Concepcion, who was president of KB in Metro Manila from 1976 to 1978, assured the UP community that on his watch the university “will never forget the dark period of our country during the martial law years and will continuously hold in high esteem the university’s best and brightest who made the ultimate sacrifice fighting for freedom and democracy.”
UP was closed for about one month after Marcos declared martial law on Sept. 21, 1972, outlawed activist organizations and shut down the student council and the student paper, the Philippine Collegian.
Hundreds of students from UP and other schools were incarcerated, many tortured, for defying martial law.
Campus alliance
Representatives of No Erasures, No Revisions, a broad alliance of UP staff and students, gathered on Thursday at the student center, Vinzons Hall, to condemn the KB reunion on campus. About 300 people, including nonmembers of the alliance, attended the assembly.
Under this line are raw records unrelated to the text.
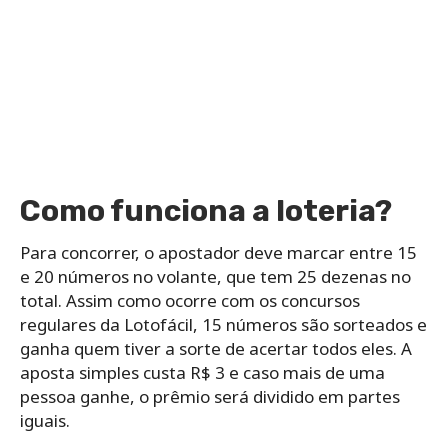
Como funciona a loteria?
Para concorrer, o apostador deve marcar entre 15
e 20 números no volante, que tem 25 dezenas no
total. Assim como ocorre com os concursos
regulares da Lotofácil, 15 números são sorteados e
ganha quem tiver a sorte de acertar todos eles. A
aposta simples custa R$ 3 e caso mais de uma
pessoa ganhe, o prêmio será dividido em partes
iguais.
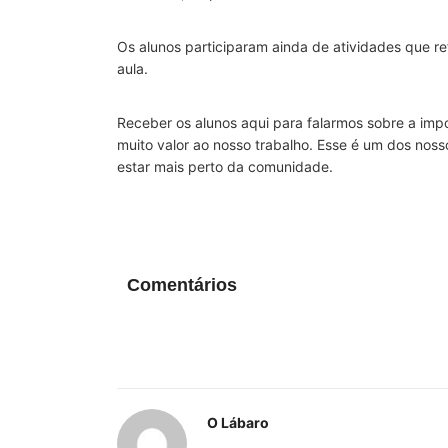
Os alunos participaram ainda de atividades que r
aula.
Receber os alunos aqui para falarmos sobre a imp
muito valor ao nosso trabalho. Esse é um dos noss
estar mais perto da comunidade.
Comentários
O Lábaro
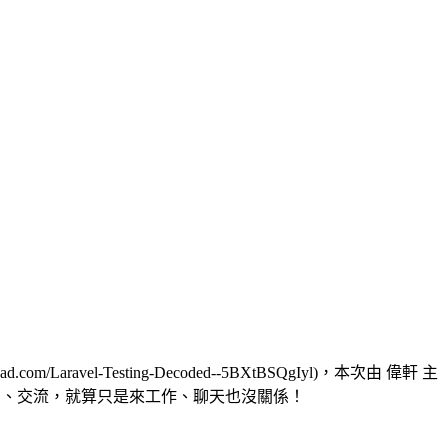
d.com/Laravel-Testing-Decoded--5BXtBSQgIyl)，本次由 偉軒 主
現場跟高手尋問、交流，就算只是來工作、聊天也沒關係！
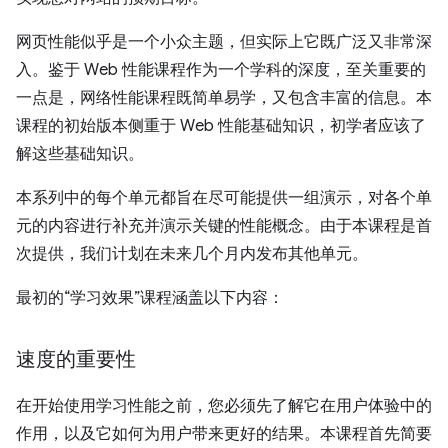
网页性能似乎是一个小众主题，但实际上它既广泛又非常深
入。鉴于 Web 性能课程作为一个学科的深度，至关重要的
一点是，网络性能课程既简单易学，又包含丰富的信息。本
课程的初始版本侧重于 Web 性能基础知识，初学者应该了
解这些基础知识。
本系列中的每个单元都旨在尽可能提供一组演示，对各个单
元的内容进行补充并演示关键的性能概念。由于本课程是首
次提供，我们计划在未来几个月内发布其他单元。
最初的“学习效果”课程涵盖以下内容：
速度的重要性
在开始使用学习性能之前，您必须先了解它在用户体验中的
作用，以及它如何为用户带来更好的结果。本课程首先简要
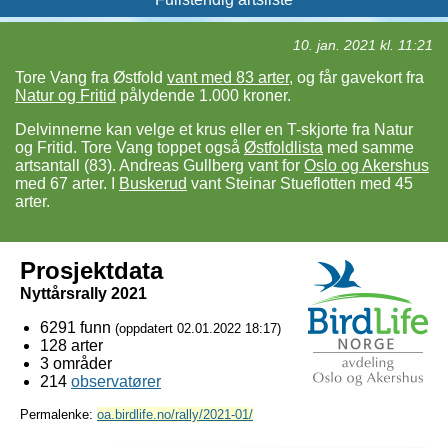
10. jan. 2021 kl. 11:21
Tore Vang fra Østfold
vant med 83 arter
, og får gavekort fra
Natur og Fritid
pålydende 1.000 kroner.
Delvinnerne kan velge et krus eller en T-skjorte fra Natur
og Fritid. Tore Vang toppet også
Østfoldlista
med samme
artsantall (83). Andreas Gullberg vant for
Oslo og Akershus
med 67 arter. I
Buskerud
vant Steinar Stueflotten med 45
arter.
Prosjektdata
Nyttårsrally 2021
6291 funn
(oppdatert
02.01.2022 18:17
)
128 arter
3 områder
214
observatører
Permalenke:
oa.birdlife.no/rally/2021-01/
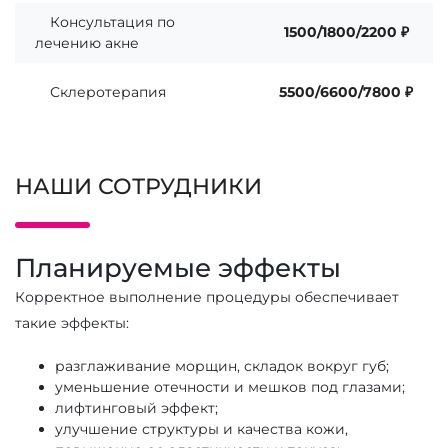
Консультация по
1500/1800/2200 ₽
лечению акне
Склеротерапия
5500/6600/7800 ₽
НАШИ СОТРУДНИКИ
Планируемые эффекты
Корректное выполнение процедуры обеспечивает
такие эффекты:
разглаживание морщин, складок вокруг губ;
уменьшение отечности и мешков под глазами;
лифтинговый эффект;
улучшение структуры и качества кожи,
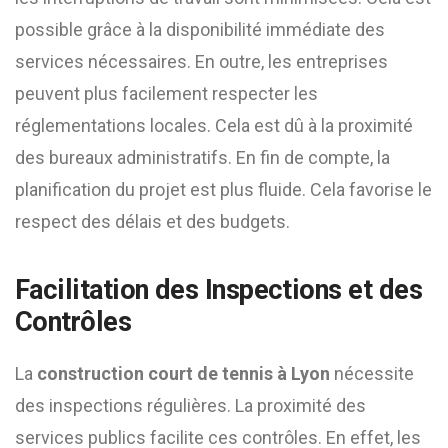
possible grâce à la disponibilité immédiate des
services nécessaires. En outre, les entreprises
peuvent plus facilement respecter les
réglementations locales. Cela est dû à la proximité
des bureaux administratifs. En fin de compte, la
planification du projet est plus fluide. Cela favorise le
respect des délais et des budgets.
Facilitation des Inspections et des
Contrôles
La
construction court de tennis à Lyon
nécessite
des inspections régulières. La proximité des
services publics facilite ces contrôles. En effet, les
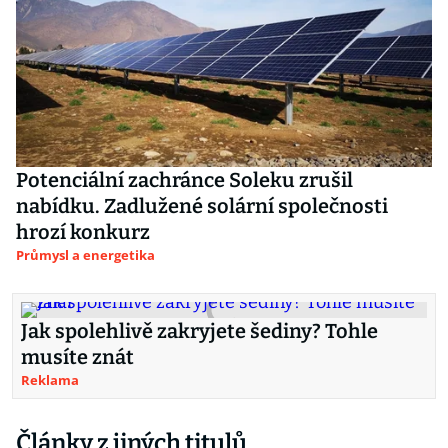
Potenciální zachránce Soleku zrušil
nabídku. Zadlužené solární společnosti
hrozí konkurz
Průmysl a energetika
Jak spolehlivě zakryjete šediny? Tohle
musíte znát
Reklama
Články z jiných titulů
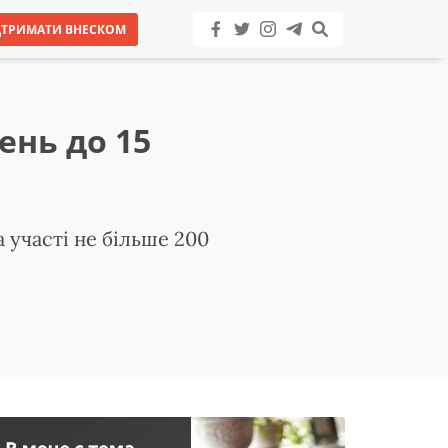
ДТРИМАТИ ВНЕСКОМ
ень до 15
а участі не більше 200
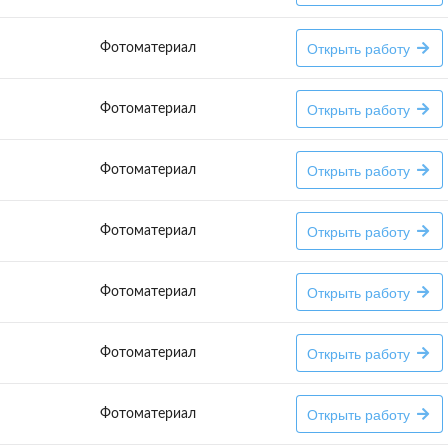
Открыть работу
Фотоматериал
Открыть работу
Фотоматериал
Открыть работу
Фотоматериал
Открыть работу
Фотоматериал
Открыть работу
Фотоматериал
Открыть работу
Фотоматериал
Открыть работу
Фотоматериал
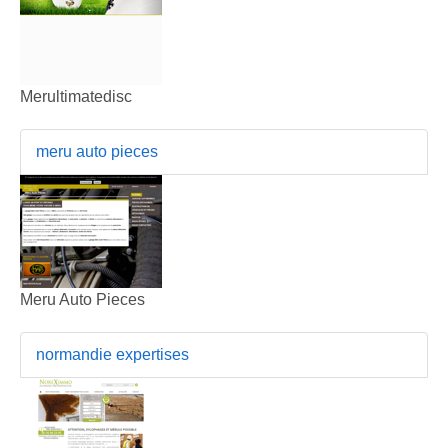
Merultimatedisc
meru auto pieces
Meru Auto Pieces
normandie expertises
Former Social Welfare Secretary Judy Taguiwalo said the KB reunion was a “perversion” and an “insult” to the activist history of UP during martial law.
“The various attempt to justify the Imee Marcos-led event last Saturday will never fly with any Filipino who experienced martial law, or those who have heard the stories of torture and read the accounts of families who, up to now, have no closure because their loved ones were disappeared by the fascist police and military forces of the Marcos dictatorship,” Taguiwalo said.
Stand UP’s Almira Abril, a mass communication student, said the Marcoses were “monsters” who “never acknowledged the human rights of Filipinos.”
“We are not moving on. We are moving forward,” she said.